Four or five years ago one of the most celebrated of European prodigies was the Polish dwarf, Herman Zeitung, at one time one of the chief attractions at the Folies Bergere. Latterly Zeitung has been little in the public eye, or rather was until the other day, when he started in to carry out an interesting exploit which very nearly succeeded. He had himself fastened up in a box addressed to a large importing house at Madrid and labelled “Fragile. With Care. Top.” Holes had been made in this box for breathing purposes, and one of its sides was so constructed that it could be opened from within to give the little dwarf a way of getting out unnoticed when he reached his destination. The box was fitted up with a cushioned seat, and an abundant supply of provisions was placed within it. The start was made at Vienna, where Zeitung had been living for some time, and after the dwarf had placed himself inside and fastened himself in two lusty porters carried him off to the station, having been paid beforehand a fee of 60 cents each. They gave the box in charge to the station master to be shipped to Madrid by express. According to Zeitung the journey was an uninteresting one and without incident, but when he got to the Spanish capital his troubles began. The Madrid station master evidently had a poor knowledge as to the fragility of glass, for he turned the box over and over, and at last came to the conclusion that its contents ought to be investigated. His aides therefore opened it, and dragged the dwarf out more dead than alive from the shaking he had received. It would have puzzled a man less full of expedients how to further punish Zeitung, but the station master solved the problem by having him arrested for trying to swindle the railroad companies out of their fares. The dwarf’s defense was that he was traveling in this manner on a bet of 3,000 francs, the terms of the wager being that he was to get to Madrid without a cent in his pocket. Three hundred francs, however, were found concealed in his shoes. The real reason of his traveling in this remarkable manner was that he might save railroad fare and also get a good advertisement for the engagement in Madrid, for which he was billed.
A couple of sites in Swedish seem to indicate that Zeitung shipped himself to Paris from Vienna, not Madrid, somewhere around 1890 or ‘91. My Swedish is pretty much non-existent, so that’s all you get. One of the sites seems to be saying something about the Circus “Bergman”–perhaps this is the source for the Folies Bergere reference? Since the “130 ans d’histoire” skips over the period from 1879-1890, I wonder if the source for this article or the editor of the paper was just putting random details in. Or, perhaps someone was confounding Zeitung with another famous dwarf who was truly associated with the Folies Bergere: Henri de Toulouse-Lautrec.

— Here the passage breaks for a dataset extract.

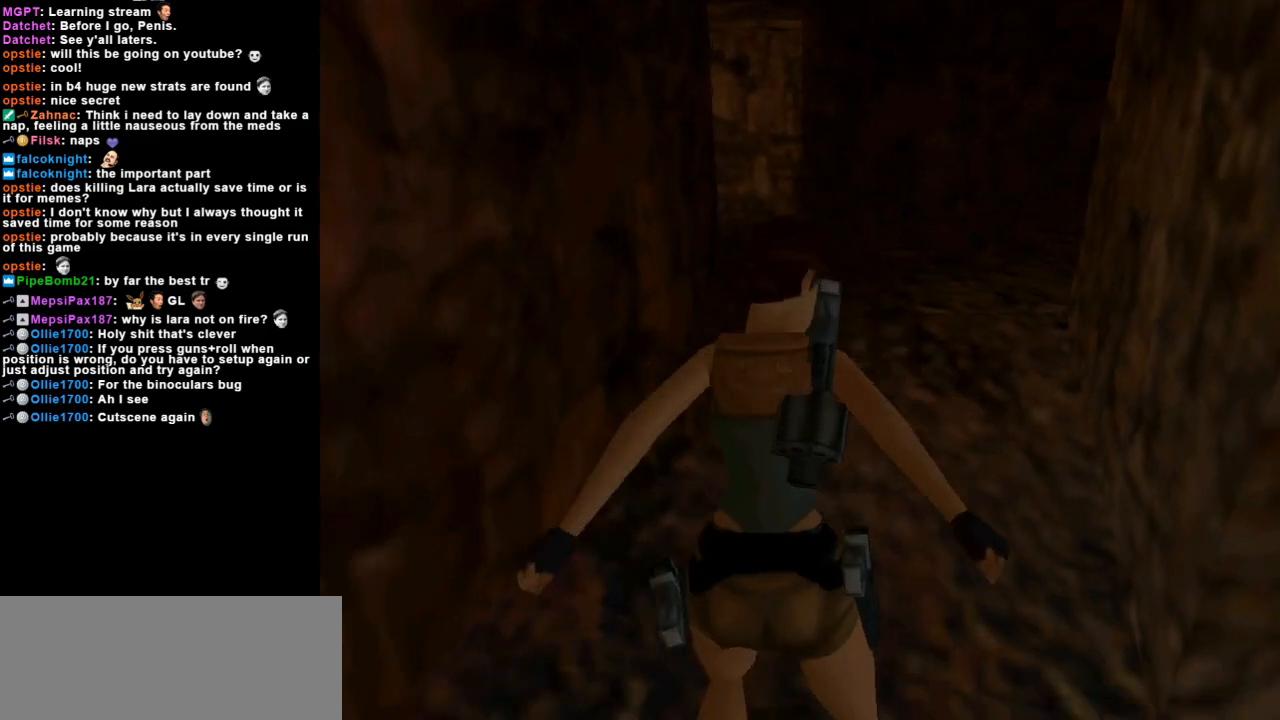
{"keys": ["right", "up"], "events": [[200, "left", "up"], [433, "right", "down"]]}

There is no other easily-discernable information about Mr Zeitung, since his name means “newspaper” in German and Herman isn’t exactly unusual.

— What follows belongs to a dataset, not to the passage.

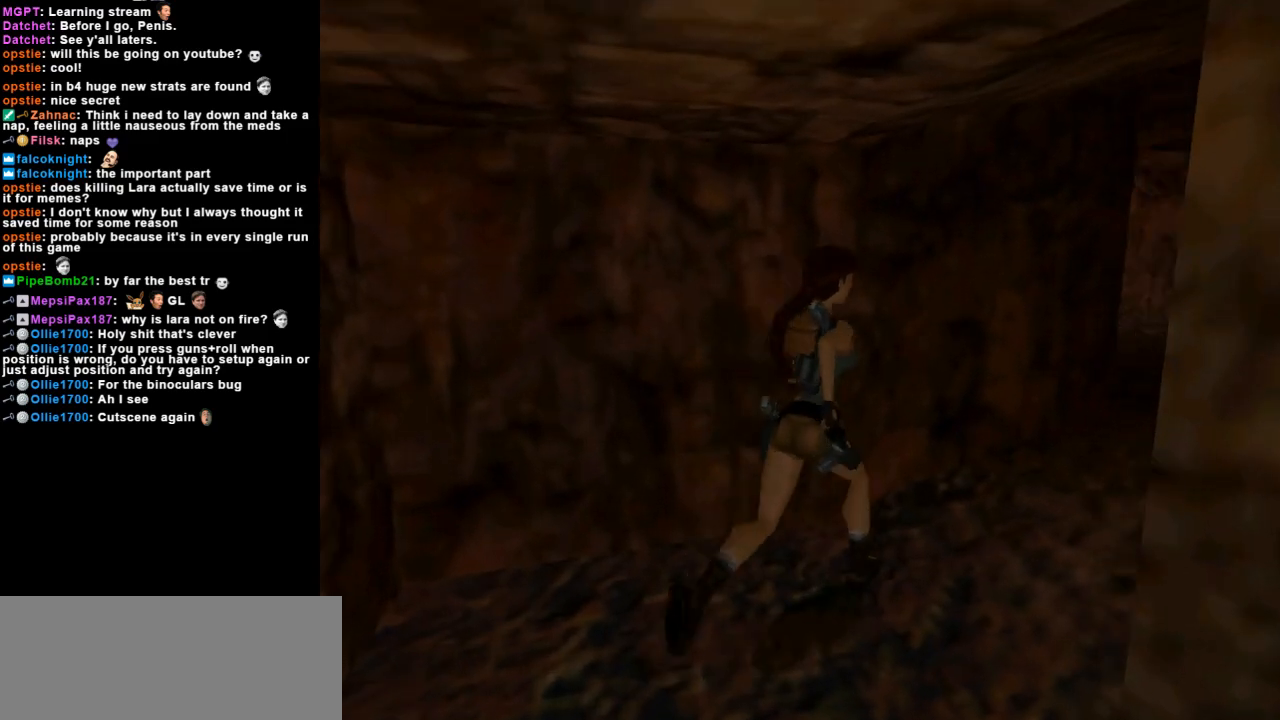
{"keys": ["right", "up"], "events": []}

So, I search again with “Hermann Zeitung” just in case our unreliable source missed on that point, too. And indeed I found something…. Freud. In Spanish. The Psychopathology of Everyday Life–you know, the one that talks about “Freudian” slips, though he called them parapraxes–mentions Mr Zeitung, but apparently not in the English translation by A.A. Brill which is on the web. At least, not that I can find. However, Google translate does a not-bad job:
Veamos how I could commit a day the error to read in a newspaper: “In barrel (Im Faß), by Europe”, instead of “A foot (Zu Fuß) by Europe.” The solution of this error took long time to me and was full of difficulties. The first associations that appeared were that In barrel? it had to talk about to the barrel of Diogenes, and soon, who in a History of the art had read just a short time did something on the art at the time of Alexander. Of there was more no a passage here until the memory of the well-known phrase of this king: “If not outside Alexander, wanted to be Diogenes.” I remembered also, very vaguely, something relative to certain Hermann Zeitung that had made a trip locked up in a drawer. Here they stopped to appear new associations, and it was not either possible to find the page of the History of the art in which it had read the observation to that before I have talked about. Months later I became to occupy of this problem of interpretation, that had left before getting to solve it, and this time appeared already accompanied of its solution. I remembered to have read in a newspaper (Zeitung) an article on the manifold and sometimes outlandish means of transport (Beförderung) used in those days by the people to be transferred to Paris, where the Universal Exhibition was celebrated, article in which, according to I create, I humoristically commented the intention of certain individual to make the way until Paris put within a barrel that another subject would make roll. As he is natural, these eccentrics did not set out more with these madnesses than to call the attention on their people. Hermann Zeitung was, in fact, the name of the individual that had given the first example of such average unaccustoming of transport (Beförderung)
So how did Mr Zeitung become known by Sigmund Freud to have transported himself “in a drawer”?